## TASK OBJECTIVE
Pull each line with the string "size" from the entries.

## EXERCISE MATERIALS
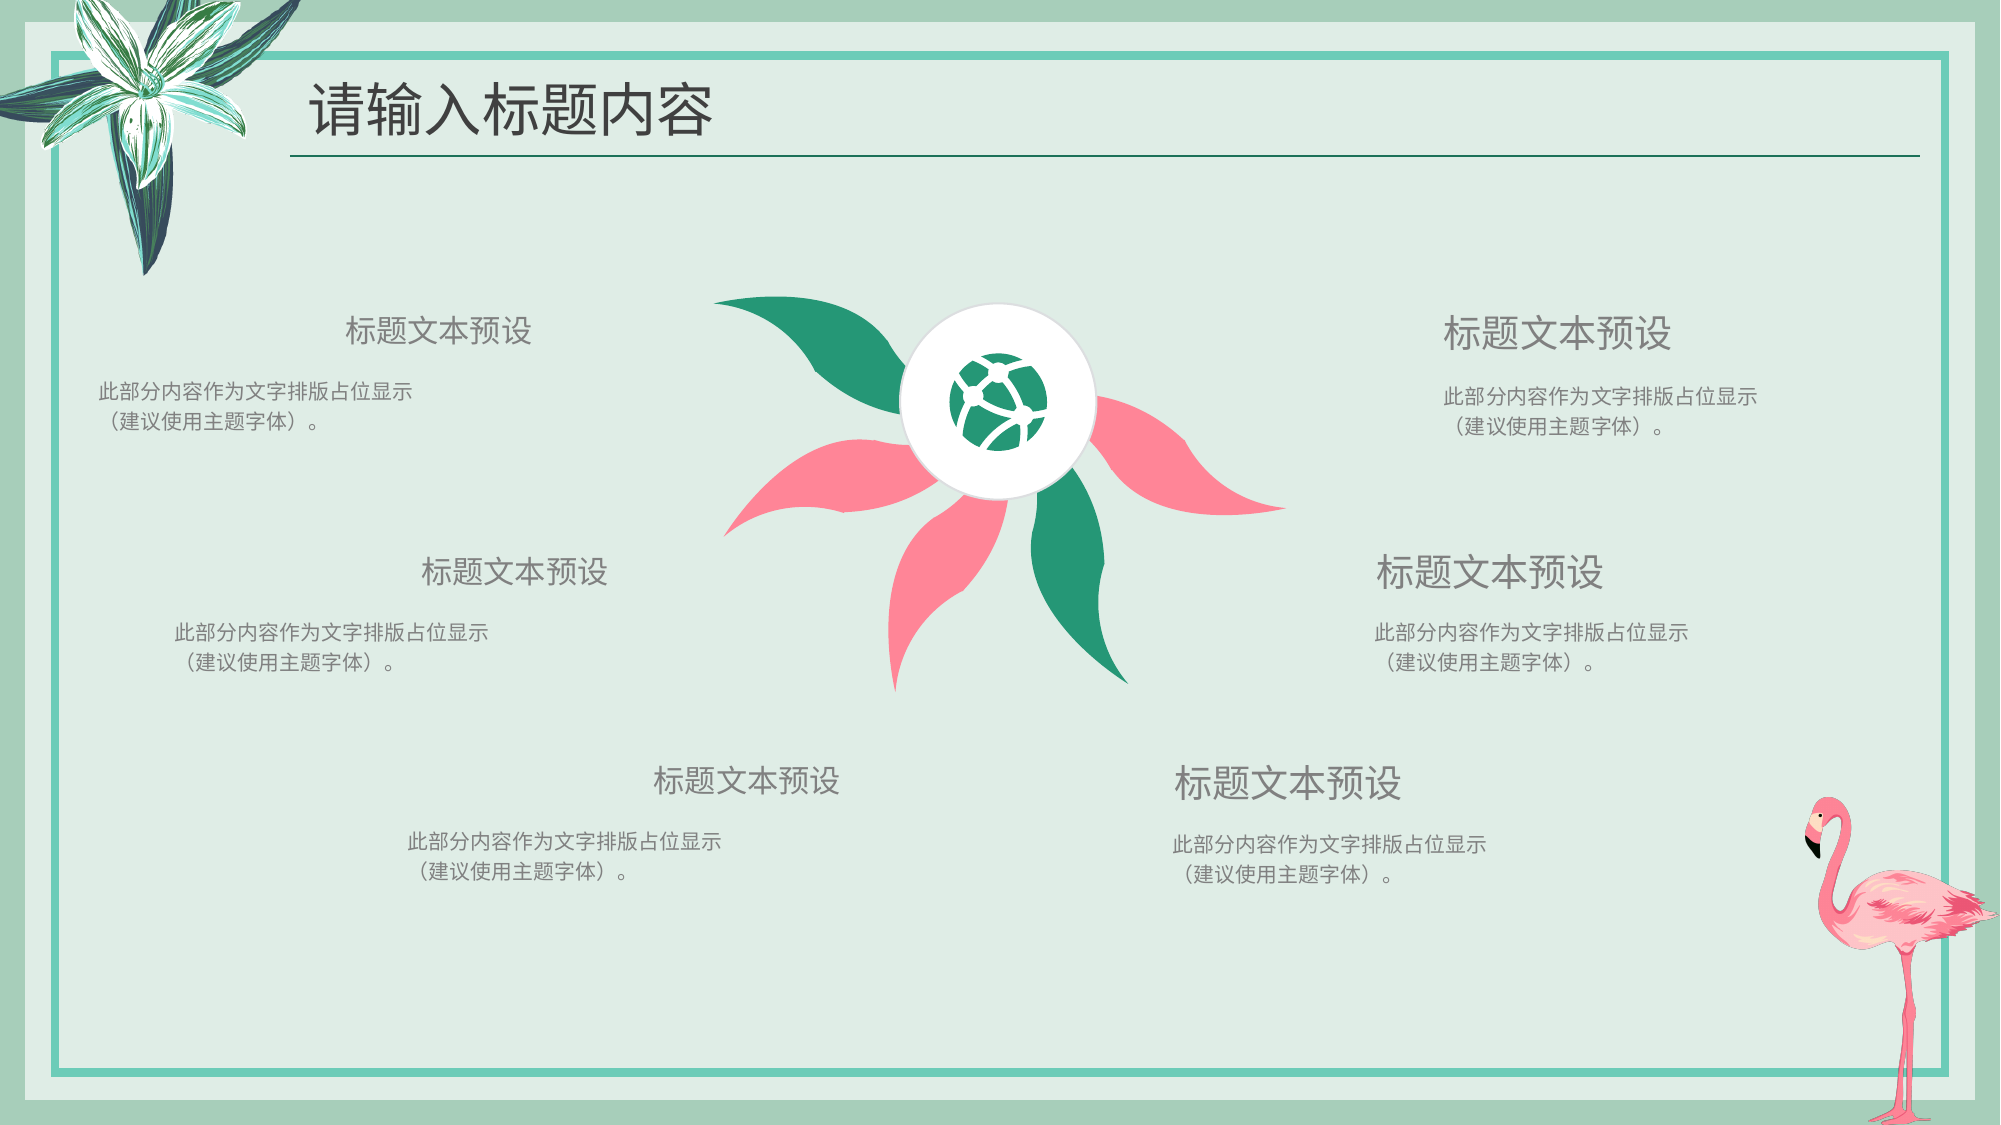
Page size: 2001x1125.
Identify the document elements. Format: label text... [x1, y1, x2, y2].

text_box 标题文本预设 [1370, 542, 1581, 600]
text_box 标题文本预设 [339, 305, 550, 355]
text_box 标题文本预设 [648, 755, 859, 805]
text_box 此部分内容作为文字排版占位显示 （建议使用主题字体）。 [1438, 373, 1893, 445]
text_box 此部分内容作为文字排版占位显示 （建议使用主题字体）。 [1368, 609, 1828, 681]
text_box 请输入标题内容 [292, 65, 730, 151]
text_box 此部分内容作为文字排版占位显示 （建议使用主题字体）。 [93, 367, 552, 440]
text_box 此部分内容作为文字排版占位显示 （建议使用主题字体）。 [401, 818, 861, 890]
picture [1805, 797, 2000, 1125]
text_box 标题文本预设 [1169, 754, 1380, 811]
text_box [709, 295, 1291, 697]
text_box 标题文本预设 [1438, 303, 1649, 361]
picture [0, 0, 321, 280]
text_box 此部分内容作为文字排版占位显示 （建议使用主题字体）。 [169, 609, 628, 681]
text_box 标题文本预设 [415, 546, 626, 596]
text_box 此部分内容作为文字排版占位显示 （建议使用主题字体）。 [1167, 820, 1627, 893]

...

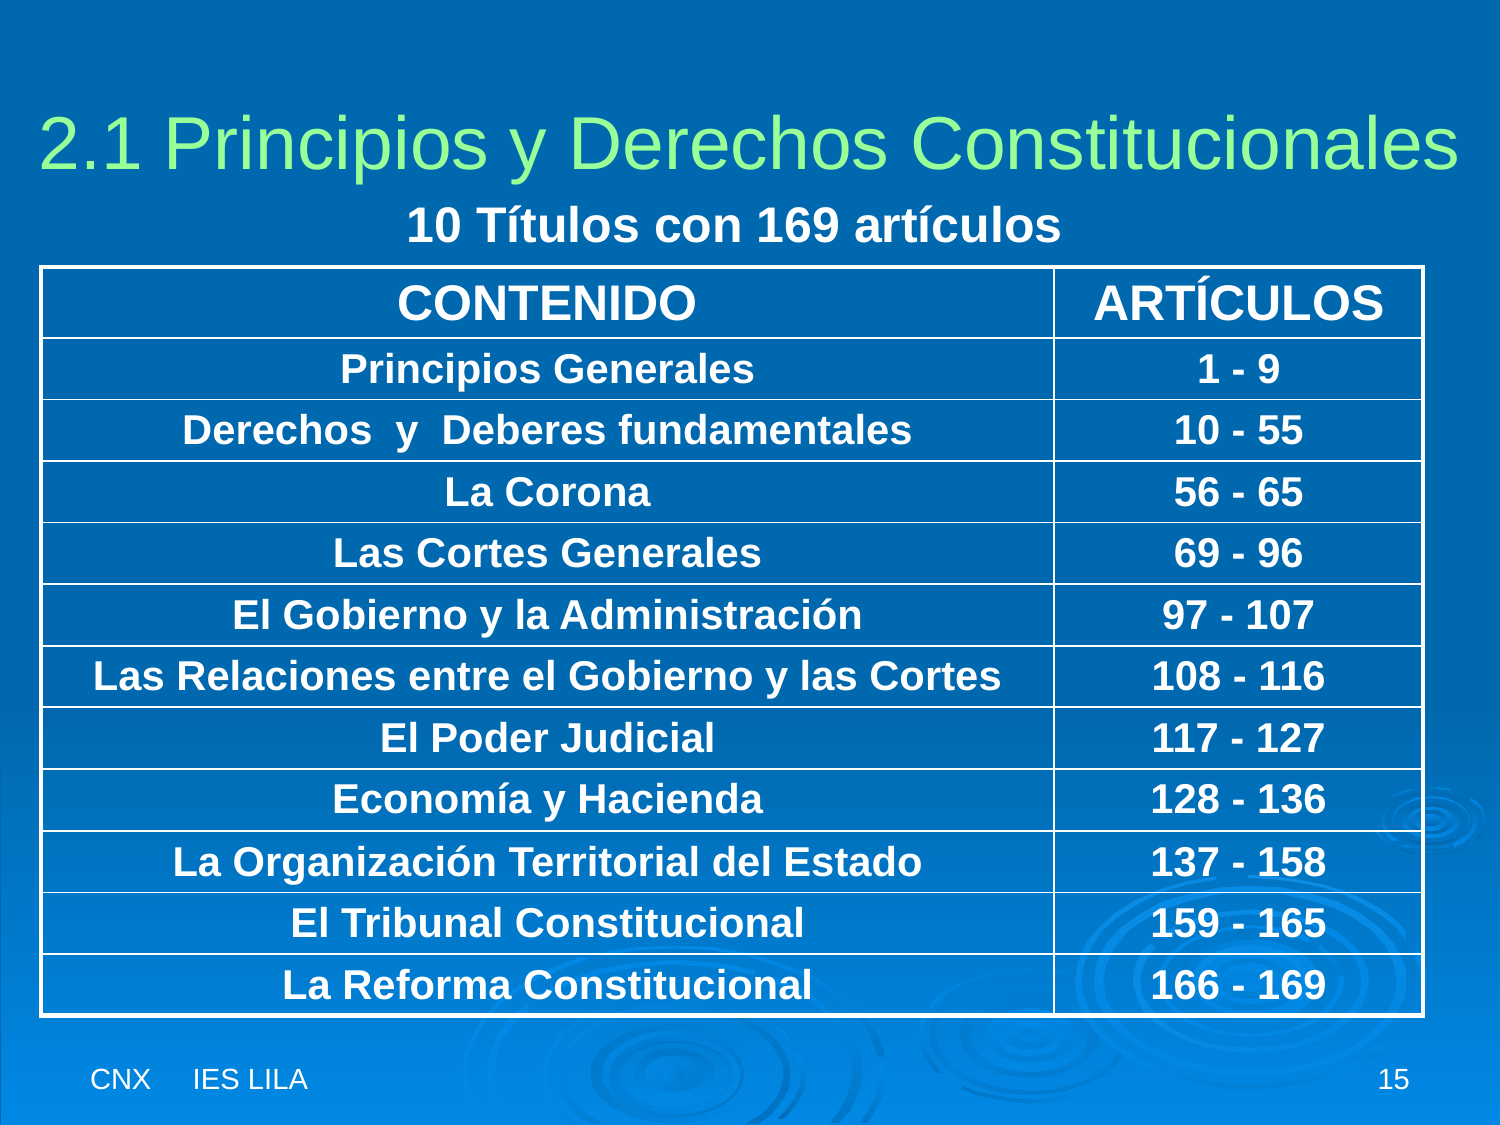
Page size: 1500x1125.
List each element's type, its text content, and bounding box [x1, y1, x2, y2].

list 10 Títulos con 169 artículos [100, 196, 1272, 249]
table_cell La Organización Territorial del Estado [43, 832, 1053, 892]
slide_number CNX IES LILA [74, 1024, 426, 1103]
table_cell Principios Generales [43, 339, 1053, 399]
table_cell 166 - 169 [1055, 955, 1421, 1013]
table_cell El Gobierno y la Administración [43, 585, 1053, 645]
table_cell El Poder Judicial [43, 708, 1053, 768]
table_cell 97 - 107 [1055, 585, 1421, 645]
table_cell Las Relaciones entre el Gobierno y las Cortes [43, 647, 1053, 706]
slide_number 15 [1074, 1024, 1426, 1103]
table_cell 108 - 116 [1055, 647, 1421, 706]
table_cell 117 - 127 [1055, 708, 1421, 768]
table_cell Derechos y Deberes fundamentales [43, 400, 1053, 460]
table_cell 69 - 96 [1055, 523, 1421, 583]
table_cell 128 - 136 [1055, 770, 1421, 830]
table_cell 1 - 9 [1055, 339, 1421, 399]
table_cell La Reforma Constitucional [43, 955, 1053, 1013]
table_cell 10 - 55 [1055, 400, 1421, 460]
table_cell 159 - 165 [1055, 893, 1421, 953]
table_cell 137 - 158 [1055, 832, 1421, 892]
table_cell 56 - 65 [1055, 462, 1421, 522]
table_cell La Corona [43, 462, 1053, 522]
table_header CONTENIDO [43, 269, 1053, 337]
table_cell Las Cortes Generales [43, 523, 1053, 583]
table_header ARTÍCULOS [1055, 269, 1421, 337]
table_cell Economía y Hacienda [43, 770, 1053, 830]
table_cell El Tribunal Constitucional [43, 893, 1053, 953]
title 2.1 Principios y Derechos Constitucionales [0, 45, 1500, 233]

* * *

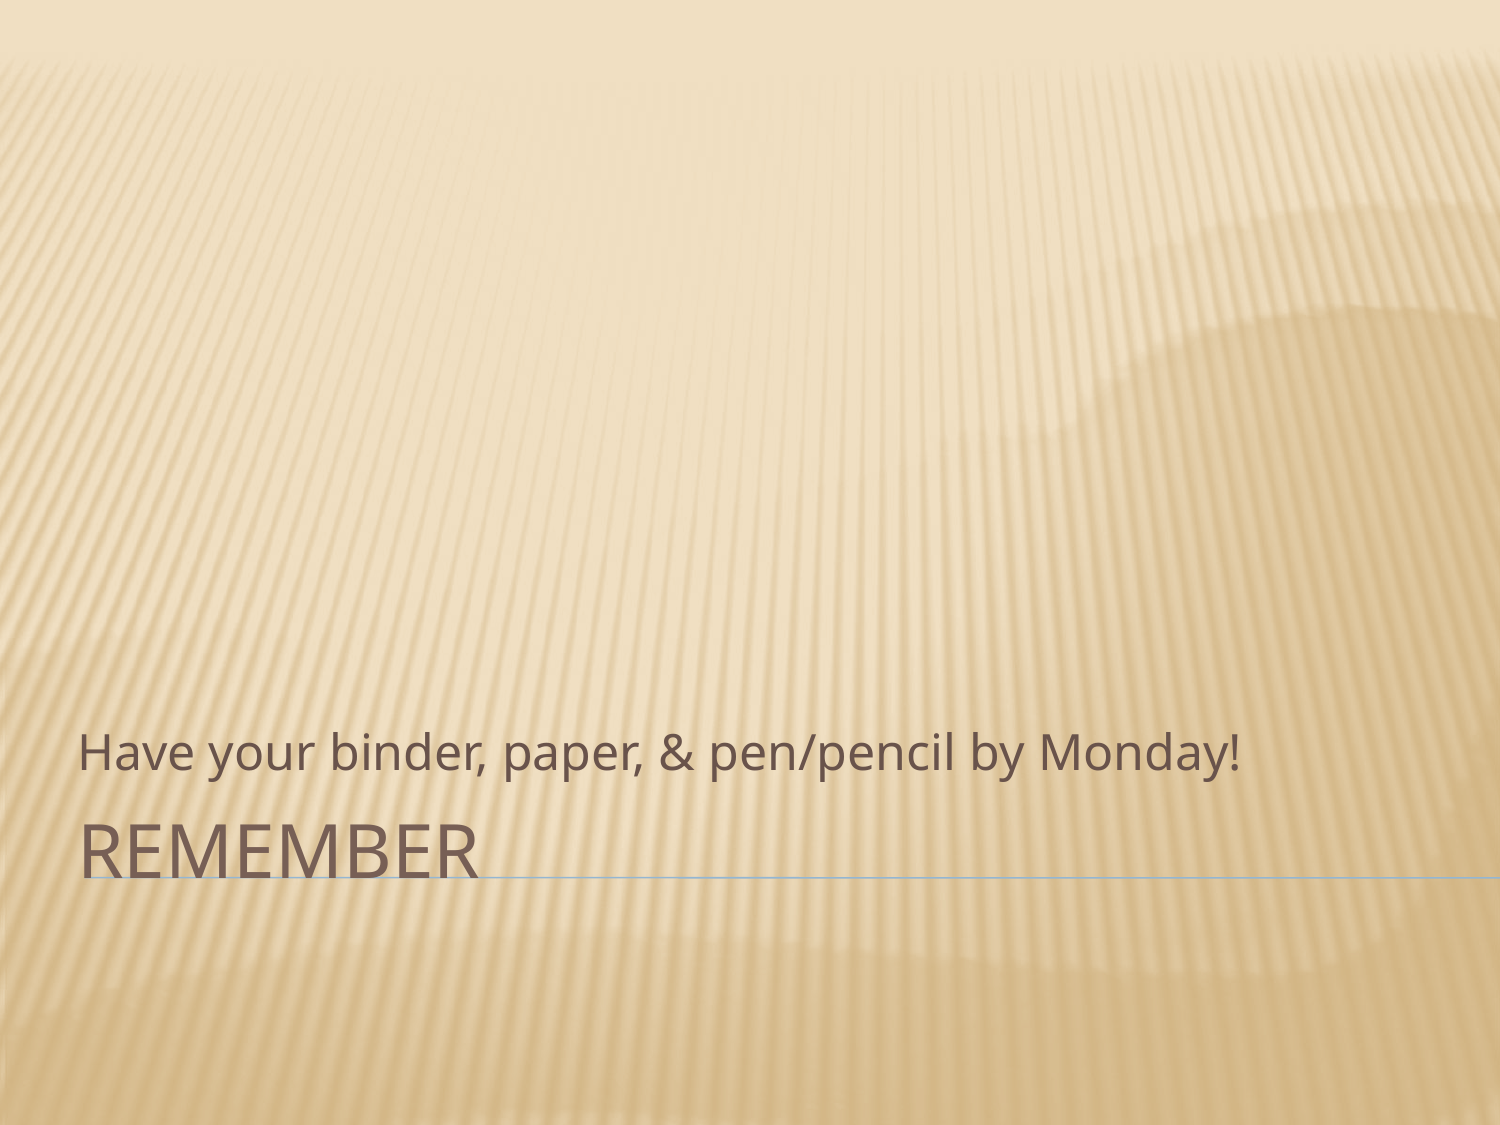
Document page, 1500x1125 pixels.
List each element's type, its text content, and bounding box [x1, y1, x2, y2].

## YOUR SOLUTION
Page size: 2001x1125.
Page size: 1500x1125.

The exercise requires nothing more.